*** Dataset content ***

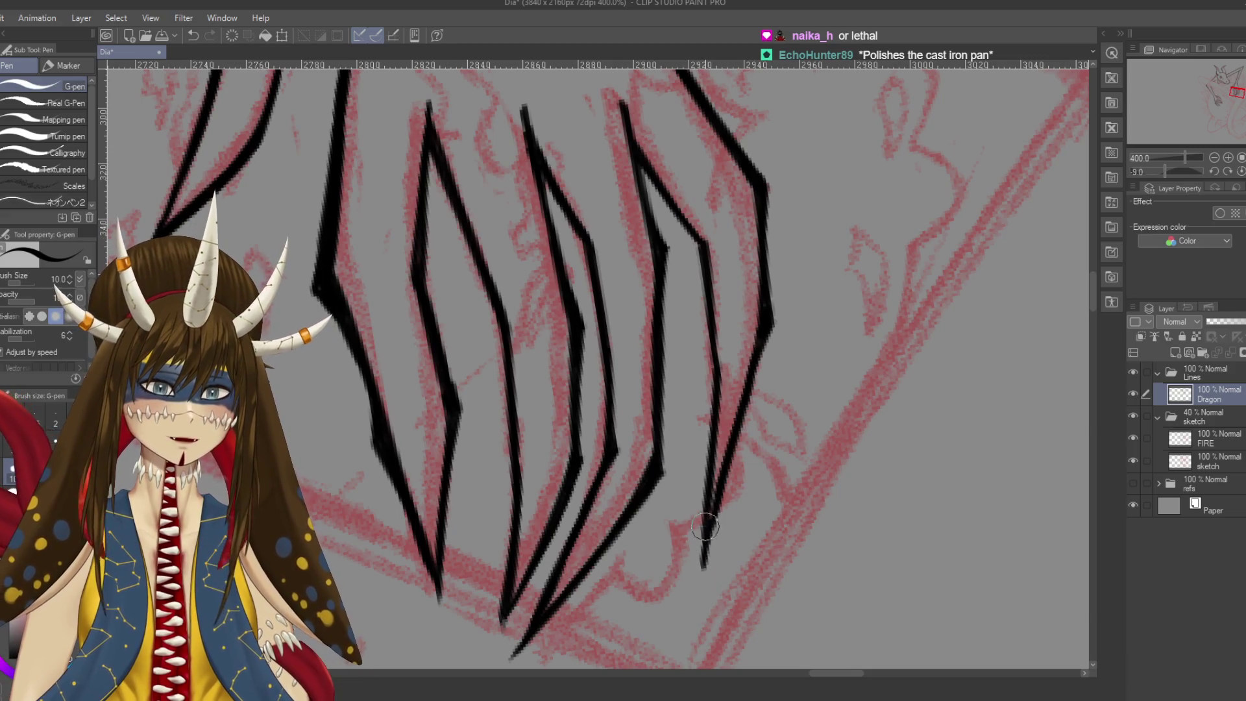
Erase stray strands beside the claw tip, add a short stroke along the claw line, and save
{"action": "key", "text": "e"}
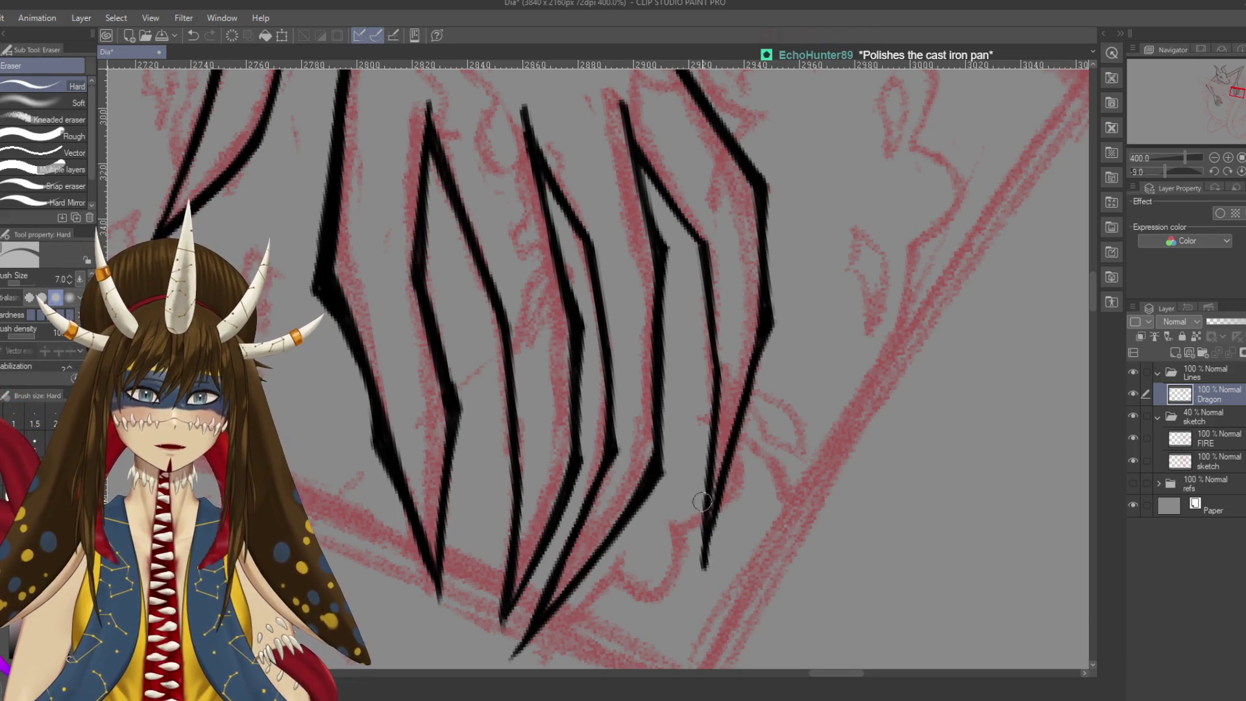
{"action": "left_click_drag", "start_coordinate": [715, 551], "coordinate": [716, 610]}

***

If a line of the data includes the word "action", it counts; give how many lines do, as a bare number.

→ Expected answer: 2